The Semantic Depths

Dave Winer misses the point of the Semantic Web. Winer criticizes RDF as though it were an application, intended for direct interaction with users creating and searching content. RDF isn’t an application; it’s an operating system, on which applications can be built.

Semantic Silos

“Proponents of The Semantic Web want to boil the ocean by getting people to change the way they write for the Web.”

Getting people to change the way they write would be hard, but you don’t have to boil the ocean with people. There are already companies that uses server farms to boil the ocean into lexical tokens (one of them is a company called Google). One way to create the semantic web is to boil the ocean into semantics (disambiguated senses and semantic relations) instead. The challenge is creating a social and technological context where the tools to do this boiling can get built. RDF facilitates this.

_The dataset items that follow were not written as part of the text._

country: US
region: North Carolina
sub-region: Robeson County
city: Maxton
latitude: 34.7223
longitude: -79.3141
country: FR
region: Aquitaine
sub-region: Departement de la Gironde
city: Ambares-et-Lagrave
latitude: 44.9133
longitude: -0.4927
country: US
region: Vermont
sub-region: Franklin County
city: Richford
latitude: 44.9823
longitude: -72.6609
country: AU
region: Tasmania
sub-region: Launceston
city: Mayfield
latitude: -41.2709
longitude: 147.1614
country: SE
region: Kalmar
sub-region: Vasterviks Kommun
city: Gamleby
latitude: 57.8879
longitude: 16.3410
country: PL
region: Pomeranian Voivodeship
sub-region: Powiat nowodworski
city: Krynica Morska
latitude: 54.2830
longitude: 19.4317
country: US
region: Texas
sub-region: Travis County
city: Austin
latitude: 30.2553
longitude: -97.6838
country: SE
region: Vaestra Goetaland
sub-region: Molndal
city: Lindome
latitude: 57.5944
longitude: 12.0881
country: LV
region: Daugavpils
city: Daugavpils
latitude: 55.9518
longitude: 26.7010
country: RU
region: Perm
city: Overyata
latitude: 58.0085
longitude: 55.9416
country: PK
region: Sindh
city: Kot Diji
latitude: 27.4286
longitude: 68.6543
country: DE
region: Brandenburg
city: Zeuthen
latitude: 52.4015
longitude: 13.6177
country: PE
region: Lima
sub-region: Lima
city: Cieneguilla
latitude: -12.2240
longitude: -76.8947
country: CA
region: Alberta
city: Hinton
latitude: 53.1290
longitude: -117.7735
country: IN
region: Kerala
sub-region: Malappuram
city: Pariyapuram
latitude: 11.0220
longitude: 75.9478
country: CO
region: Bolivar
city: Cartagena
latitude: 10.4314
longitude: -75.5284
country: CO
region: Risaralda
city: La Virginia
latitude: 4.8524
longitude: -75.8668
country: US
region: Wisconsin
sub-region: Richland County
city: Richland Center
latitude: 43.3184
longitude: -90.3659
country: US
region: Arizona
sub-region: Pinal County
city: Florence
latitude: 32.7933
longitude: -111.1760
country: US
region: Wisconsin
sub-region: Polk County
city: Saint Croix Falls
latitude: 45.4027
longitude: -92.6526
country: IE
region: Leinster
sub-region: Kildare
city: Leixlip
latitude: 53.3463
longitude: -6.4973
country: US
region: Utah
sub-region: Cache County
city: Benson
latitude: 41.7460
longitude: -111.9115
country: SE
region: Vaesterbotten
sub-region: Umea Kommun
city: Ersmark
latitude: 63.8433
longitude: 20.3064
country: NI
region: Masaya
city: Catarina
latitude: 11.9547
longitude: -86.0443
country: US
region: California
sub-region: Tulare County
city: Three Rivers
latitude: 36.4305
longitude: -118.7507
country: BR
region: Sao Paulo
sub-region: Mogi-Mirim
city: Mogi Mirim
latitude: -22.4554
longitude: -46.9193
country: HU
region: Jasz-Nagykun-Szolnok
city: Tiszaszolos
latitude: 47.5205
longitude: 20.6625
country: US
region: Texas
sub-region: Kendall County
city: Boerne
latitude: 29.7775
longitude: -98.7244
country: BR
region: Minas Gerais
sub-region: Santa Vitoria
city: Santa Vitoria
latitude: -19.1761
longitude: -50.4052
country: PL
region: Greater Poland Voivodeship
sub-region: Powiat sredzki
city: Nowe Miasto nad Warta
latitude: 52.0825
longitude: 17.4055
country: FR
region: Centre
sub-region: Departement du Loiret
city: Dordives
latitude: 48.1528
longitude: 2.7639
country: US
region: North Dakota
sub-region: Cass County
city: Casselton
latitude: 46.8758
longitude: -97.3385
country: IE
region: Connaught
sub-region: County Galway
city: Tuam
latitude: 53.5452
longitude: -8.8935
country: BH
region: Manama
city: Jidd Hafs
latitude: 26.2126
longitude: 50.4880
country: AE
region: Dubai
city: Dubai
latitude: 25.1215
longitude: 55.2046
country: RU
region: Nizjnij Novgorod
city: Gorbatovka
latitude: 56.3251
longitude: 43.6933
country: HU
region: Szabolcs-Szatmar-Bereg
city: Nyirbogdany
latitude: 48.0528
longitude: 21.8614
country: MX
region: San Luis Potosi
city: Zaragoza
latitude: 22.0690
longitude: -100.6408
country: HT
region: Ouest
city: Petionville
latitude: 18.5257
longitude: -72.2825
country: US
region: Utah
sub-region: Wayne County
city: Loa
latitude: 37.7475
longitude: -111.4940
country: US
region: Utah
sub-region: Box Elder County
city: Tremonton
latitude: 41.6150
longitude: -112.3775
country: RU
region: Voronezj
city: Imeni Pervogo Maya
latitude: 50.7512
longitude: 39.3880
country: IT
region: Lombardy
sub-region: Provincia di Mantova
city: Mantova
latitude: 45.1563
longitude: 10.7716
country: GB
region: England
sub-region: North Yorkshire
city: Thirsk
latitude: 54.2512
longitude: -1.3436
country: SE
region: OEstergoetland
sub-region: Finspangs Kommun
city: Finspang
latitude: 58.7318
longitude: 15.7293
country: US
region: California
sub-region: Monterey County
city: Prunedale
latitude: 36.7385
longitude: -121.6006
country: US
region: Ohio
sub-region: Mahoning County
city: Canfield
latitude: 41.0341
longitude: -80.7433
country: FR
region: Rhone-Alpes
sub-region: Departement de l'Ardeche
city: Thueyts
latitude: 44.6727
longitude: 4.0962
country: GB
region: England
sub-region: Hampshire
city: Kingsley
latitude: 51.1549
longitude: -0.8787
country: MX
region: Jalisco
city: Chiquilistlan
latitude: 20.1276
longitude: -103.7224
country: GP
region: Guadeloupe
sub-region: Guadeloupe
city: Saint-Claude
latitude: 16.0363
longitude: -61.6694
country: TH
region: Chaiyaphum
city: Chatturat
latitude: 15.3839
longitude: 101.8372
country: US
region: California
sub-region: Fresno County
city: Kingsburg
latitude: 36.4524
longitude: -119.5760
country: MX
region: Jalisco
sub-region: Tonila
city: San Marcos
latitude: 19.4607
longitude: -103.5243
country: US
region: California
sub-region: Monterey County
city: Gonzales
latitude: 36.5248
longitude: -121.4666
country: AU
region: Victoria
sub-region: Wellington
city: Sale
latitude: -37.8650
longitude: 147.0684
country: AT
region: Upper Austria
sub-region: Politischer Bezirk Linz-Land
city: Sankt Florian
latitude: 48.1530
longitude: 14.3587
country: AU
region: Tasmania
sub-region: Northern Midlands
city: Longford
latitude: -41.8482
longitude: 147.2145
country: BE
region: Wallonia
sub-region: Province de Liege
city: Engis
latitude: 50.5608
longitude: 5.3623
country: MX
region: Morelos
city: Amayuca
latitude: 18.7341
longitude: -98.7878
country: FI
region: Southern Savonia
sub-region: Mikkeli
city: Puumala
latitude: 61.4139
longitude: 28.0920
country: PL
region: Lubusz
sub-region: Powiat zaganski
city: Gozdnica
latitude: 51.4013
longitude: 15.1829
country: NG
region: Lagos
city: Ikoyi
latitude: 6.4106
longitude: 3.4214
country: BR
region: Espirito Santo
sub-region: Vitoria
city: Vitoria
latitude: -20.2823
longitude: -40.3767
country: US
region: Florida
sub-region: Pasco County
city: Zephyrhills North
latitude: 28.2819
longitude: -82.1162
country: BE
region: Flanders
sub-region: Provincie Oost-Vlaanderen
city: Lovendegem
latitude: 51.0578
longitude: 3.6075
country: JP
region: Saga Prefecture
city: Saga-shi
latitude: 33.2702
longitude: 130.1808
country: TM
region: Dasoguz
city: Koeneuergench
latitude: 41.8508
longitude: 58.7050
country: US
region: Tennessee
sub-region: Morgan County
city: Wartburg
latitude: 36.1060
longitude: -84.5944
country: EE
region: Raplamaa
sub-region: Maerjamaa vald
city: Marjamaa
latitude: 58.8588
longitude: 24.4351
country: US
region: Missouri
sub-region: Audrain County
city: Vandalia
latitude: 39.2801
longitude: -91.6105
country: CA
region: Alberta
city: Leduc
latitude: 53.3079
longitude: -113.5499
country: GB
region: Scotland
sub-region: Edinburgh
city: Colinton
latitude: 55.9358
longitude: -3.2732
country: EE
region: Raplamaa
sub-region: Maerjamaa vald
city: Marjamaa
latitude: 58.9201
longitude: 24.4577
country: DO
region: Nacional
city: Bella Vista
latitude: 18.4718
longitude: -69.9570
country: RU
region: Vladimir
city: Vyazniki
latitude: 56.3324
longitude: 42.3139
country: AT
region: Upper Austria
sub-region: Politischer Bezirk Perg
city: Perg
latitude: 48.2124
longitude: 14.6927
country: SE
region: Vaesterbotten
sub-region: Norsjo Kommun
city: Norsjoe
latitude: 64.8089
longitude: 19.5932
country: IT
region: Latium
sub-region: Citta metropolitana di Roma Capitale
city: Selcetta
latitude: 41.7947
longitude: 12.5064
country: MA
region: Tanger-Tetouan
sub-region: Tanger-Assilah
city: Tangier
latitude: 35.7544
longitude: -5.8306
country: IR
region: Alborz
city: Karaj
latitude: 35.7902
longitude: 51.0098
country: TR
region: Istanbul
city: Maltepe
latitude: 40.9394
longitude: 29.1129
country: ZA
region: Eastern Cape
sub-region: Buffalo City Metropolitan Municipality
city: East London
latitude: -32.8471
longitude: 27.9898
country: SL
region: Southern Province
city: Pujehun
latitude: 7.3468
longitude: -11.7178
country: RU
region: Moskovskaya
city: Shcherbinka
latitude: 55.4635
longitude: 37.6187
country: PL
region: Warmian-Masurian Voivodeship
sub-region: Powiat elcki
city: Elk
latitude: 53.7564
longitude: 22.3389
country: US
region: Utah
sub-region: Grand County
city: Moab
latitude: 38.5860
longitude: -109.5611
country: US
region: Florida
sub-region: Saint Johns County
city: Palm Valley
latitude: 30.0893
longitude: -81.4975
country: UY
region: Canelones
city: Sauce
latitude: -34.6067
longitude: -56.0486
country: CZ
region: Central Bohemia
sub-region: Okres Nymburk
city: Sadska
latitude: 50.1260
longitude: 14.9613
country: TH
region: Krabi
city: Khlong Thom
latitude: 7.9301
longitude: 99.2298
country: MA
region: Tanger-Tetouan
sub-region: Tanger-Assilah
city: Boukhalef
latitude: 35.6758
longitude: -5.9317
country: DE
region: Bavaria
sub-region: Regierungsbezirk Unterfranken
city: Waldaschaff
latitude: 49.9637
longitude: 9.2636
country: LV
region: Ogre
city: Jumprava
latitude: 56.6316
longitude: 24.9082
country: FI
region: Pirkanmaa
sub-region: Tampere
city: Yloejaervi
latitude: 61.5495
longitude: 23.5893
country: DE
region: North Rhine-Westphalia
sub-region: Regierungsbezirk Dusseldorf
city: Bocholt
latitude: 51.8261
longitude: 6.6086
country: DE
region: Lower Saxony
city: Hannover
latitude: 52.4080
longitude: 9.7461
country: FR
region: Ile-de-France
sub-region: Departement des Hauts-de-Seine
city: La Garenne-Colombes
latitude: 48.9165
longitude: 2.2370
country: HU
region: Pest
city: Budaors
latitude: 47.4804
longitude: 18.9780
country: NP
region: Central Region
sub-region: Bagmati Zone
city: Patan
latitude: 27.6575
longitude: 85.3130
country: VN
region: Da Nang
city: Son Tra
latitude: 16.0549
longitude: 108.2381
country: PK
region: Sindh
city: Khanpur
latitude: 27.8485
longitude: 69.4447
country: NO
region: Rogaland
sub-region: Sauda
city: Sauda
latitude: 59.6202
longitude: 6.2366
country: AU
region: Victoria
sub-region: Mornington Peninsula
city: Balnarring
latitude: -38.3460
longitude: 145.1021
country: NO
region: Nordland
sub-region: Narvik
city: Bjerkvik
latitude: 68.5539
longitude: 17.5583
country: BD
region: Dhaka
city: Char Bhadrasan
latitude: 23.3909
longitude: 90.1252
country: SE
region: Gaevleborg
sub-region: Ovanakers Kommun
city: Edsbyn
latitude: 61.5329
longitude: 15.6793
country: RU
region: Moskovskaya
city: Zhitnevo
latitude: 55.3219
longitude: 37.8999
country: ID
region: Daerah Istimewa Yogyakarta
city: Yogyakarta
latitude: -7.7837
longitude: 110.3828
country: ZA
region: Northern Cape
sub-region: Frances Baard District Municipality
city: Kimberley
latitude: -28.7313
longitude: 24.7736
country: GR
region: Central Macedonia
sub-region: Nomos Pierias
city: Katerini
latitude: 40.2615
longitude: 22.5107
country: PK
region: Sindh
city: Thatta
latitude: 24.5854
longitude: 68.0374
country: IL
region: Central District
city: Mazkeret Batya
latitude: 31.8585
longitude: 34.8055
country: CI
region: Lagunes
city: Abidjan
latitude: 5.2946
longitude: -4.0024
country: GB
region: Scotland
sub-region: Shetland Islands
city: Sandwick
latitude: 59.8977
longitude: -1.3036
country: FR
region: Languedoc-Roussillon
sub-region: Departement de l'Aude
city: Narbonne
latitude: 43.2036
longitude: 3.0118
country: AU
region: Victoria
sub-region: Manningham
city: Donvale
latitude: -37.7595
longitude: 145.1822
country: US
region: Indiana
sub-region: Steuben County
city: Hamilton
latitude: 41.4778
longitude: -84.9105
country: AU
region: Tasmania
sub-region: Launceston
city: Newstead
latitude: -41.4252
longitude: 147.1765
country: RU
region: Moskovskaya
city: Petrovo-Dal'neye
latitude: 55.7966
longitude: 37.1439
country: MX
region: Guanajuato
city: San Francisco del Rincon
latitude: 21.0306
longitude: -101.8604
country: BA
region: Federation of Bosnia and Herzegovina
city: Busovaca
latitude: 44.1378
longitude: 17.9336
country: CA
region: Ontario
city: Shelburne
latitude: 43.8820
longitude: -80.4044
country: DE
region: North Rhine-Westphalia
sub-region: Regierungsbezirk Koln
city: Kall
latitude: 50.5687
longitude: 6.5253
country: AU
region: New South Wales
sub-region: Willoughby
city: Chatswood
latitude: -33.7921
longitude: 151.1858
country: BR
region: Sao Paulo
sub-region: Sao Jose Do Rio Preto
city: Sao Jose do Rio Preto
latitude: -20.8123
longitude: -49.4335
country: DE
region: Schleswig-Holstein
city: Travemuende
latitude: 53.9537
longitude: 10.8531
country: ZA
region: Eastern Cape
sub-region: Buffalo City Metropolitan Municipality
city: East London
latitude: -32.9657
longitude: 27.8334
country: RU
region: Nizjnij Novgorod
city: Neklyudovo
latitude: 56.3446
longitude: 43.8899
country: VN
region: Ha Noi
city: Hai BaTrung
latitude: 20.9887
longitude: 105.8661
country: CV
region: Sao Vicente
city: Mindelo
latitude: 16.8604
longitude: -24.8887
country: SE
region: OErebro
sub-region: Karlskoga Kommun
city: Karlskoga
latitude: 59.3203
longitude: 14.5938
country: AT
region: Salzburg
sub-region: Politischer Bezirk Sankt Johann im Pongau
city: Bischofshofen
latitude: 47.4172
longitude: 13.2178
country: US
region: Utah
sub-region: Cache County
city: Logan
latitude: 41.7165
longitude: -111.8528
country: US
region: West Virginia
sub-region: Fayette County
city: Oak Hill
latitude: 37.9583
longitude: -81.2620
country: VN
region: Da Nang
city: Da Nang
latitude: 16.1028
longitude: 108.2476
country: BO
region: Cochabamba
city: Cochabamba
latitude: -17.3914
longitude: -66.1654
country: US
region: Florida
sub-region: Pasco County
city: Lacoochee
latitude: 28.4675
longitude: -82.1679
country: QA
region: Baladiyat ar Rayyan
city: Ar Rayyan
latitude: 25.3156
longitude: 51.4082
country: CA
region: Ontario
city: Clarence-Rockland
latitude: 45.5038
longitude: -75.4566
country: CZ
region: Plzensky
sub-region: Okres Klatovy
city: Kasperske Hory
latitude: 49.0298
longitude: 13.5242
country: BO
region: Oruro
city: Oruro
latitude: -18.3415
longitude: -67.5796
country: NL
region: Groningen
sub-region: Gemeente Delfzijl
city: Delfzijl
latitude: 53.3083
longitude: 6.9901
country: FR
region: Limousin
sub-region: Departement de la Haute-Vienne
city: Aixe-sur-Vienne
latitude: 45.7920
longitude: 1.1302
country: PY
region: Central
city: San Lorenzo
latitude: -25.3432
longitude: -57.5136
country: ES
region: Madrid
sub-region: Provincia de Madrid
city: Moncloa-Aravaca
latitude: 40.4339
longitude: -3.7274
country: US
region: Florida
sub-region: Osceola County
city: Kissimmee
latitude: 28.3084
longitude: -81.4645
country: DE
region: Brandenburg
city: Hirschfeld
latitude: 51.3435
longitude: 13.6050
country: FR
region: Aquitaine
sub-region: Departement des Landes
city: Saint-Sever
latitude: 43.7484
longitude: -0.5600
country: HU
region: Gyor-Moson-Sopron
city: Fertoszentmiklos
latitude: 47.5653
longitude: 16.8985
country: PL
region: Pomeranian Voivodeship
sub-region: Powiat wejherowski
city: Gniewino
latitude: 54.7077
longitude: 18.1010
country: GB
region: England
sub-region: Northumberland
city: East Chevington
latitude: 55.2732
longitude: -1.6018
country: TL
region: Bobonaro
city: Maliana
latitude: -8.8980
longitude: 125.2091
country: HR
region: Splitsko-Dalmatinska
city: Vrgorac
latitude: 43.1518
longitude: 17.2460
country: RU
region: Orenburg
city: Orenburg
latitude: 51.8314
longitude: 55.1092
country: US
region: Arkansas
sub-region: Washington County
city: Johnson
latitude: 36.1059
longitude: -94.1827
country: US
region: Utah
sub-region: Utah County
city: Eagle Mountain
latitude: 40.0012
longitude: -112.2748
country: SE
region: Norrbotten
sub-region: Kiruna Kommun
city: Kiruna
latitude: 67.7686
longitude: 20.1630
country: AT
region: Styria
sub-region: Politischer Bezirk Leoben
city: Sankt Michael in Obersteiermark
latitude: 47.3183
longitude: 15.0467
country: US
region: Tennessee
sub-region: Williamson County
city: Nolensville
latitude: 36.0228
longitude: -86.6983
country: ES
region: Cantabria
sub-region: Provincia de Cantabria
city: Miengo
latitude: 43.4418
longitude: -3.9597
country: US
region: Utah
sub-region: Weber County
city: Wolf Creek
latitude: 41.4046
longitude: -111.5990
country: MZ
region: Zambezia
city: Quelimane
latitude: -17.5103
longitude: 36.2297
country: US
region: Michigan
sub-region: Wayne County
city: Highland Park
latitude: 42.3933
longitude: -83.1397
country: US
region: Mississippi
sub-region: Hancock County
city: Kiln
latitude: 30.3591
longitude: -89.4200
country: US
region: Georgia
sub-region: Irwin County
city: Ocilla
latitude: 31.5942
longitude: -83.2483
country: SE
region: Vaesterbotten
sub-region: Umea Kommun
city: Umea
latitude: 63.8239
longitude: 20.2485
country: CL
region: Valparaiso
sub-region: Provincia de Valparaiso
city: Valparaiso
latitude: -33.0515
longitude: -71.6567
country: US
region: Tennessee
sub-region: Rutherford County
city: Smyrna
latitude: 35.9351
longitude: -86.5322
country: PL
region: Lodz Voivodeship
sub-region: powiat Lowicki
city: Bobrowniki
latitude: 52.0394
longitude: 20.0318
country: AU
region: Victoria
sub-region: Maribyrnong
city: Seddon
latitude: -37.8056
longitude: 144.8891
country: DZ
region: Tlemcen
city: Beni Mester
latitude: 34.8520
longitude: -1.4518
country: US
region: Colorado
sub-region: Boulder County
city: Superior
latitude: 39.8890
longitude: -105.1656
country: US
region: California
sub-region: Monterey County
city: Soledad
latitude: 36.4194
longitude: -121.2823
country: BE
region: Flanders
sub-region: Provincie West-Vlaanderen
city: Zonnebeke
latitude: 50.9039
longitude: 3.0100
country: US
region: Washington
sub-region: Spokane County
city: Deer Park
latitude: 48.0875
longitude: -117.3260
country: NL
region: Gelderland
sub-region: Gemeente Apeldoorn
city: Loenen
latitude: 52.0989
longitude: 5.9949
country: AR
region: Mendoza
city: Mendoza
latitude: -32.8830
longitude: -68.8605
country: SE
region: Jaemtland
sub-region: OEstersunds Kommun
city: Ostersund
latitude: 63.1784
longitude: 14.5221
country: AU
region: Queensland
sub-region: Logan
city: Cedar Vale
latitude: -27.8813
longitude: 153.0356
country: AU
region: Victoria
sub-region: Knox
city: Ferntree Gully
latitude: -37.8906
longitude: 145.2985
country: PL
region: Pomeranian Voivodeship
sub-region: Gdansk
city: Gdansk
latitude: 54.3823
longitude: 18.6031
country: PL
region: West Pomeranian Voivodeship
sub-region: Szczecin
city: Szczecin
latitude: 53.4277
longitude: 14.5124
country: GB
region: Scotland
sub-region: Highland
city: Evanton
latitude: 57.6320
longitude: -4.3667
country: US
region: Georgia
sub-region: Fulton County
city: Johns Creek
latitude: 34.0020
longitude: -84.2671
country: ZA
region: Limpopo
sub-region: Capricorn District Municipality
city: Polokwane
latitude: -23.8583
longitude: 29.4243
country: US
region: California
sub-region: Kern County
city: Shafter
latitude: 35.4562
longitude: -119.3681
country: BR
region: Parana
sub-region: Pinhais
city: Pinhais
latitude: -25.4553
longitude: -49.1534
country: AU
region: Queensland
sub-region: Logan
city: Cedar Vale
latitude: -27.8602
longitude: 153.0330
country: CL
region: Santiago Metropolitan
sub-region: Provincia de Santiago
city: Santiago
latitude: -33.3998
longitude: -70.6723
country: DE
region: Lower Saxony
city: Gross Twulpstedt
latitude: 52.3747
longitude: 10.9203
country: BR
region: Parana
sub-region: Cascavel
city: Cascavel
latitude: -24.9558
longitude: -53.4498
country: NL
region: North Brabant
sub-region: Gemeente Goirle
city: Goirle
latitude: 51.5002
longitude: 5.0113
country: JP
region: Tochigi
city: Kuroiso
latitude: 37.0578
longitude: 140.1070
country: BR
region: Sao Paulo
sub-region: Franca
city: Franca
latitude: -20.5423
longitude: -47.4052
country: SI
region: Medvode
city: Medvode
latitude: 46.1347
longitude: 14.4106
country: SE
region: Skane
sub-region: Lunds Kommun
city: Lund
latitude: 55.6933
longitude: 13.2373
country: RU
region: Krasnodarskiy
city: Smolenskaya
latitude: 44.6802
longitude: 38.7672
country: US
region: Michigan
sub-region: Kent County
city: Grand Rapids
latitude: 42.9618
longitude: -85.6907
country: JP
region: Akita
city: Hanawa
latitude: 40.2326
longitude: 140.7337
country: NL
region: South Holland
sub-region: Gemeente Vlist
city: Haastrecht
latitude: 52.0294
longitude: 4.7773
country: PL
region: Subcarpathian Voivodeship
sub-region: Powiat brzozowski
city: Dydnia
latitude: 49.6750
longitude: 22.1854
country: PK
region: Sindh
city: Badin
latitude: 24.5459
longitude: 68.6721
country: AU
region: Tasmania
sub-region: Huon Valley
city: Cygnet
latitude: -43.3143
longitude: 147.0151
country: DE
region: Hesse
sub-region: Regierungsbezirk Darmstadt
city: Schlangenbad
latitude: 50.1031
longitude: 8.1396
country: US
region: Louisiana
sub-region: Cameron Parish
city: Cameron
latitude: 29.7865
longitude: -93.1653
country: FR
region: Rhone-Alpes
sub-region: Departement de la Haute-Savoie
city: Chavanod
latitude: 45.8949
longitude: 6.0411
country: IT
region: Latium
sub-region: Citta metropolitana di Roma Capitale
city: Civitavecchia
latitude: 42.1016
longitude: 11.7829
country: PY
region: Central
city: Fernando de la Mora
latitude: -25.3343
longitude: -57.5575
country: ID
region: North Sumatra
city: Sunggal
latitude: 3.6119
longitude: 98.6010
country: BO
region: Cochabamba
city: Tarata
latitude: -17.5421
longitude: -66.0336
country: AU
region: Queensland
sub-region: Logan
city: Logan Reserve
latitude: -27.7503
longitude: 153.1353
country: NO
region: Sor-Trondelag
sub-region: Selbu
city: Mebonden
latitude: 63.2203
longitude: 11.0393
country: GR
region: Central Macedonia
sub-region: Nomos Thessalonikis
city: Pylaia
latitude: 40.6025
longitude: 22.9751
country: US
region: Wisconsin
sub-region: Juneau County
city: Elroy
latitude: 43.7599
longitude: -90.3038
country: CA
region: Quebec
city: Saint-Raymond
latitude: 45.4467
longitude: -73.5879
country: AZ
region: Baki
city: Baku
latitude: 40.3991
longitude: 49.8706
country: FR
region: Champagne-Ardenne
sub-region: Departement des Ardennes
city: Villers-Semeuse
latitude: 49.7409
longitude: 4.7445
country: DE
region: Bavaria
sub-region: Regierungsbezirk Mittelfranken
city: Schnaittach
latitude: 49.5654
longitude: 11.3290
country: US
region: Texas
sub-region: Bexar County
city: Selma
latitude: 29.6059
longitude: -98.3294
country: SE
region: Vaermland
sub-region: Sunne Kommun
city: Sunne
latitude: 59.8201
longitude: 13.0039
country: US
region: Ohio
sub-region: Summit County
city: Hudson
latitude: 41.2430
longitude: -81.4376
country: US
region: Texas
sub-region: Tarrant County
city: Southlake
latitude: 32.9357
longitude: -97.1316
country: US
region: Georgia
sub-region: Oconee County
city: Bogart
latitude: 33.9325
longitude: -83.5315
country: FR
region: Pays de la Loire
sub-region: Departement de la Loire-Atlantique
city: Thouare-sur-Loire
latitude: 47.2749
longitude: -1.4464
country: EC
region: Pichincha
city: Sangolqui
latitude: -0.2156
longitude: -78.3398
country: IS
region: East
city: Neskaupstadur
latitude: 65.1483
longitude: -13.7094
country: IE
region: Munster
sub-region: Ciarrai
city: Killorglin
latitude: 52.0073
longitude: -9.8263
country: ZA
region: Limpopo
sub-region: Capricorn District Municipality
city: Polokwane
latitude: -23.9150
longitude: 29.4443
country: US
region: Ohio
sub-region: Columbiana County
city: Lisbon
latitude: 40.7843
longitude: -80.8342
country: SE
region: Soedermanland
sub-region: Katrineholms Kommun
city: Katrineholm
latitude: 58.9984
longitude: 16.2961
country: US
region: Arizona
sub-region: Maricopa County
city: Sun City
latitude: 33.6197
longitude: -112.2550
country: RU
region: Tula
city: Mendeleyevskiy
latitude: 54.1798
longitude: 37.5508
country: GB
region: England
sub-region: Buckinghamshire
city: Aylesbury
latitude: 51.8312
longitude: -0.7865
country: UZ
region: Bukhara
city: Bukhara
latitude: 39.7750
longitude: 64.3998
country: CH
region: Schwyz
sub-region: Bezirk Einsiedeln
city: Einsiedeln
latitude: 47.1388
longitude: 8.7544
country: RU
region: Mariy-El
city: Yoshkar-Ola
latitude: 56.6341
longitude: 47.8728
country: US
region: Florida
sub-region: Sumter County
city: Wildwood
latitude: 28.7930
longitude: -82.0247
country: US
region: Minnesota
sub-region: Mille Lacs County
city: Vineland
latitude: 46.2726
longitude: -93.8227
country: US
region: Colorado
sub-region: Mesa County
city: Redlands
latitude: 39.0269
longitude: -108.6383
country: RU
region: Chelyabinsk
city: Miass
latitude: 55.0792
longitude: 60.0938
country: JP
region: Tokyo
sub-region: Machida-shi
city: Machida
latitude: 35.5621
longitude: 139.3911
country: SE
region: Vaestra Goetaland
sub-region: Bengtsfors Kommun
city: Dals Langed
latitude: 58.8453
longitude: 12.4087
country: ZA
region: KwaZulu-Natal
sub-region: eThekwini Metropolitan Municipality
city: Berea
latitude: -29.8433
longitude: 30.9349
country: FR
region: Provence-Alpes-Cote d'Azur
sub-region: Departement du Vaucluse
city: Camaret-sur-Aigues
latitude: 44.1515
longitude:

There are already research communities that have built knowledge bases, inference and deduction algorithms, and natural language understanding technologies. RDF is being adopted as a collaboration platform by these communities; it will reduce the amount of overlap among their efforts, focusing them on the necessary parts of a total solution. Semantically indexing the web may still be too hard, but lexically indexing a billion pages was too hard a decade ago, so there’s hope.

It can be easy to miss this aspect of RDF because a lot of the discussion of the semantic web demonstrates hand-written files, and shows how to add little bits of semantics to a document by hand. Some of this makes for better prototyping and better pedagogy, and some of it’s because RDF is used today to represent information that’s about as easy to represent in RDF as in any other format, but it can be misleading about how RDF can apply to the existing web. There was a lot of machine code written before tools to programmatically generate the stuff became ubiquitous, but that’s when things really took off.

The Architecture of Search

[“W]hile the hype was raging, Google, which is the counter-argument, was becoming the main gateway for the Web.”

The “gateway” metaphor ignores the fact that the world wide web is getting deeper too. The average distance of a target page from any fixed-size entry point (such as the first page or the first ten pages of a Google search) is growing greater. The previous generation of search engines was beginning to bog down when Google pushed the problem out, but Google is beginning to b(l)og down too as the web continues to grow.

In a deep web, an initial search will typically need to be followed by search refinement that’s more sophisticated than clicking on the next ‘o’ in “Google” to see if the result is listed on that page. People will still type “apple” to move a set of initial results into their first page, but that page will let them say whether they meant the fruit or the computer, and refine the search accordingly. This doesn’t automatically mean that there will be real semantics behind the scenes, but if you believe in this future then you should agree that the fact that Google works today doesn’t mean RDF won’t have a place tomorrow.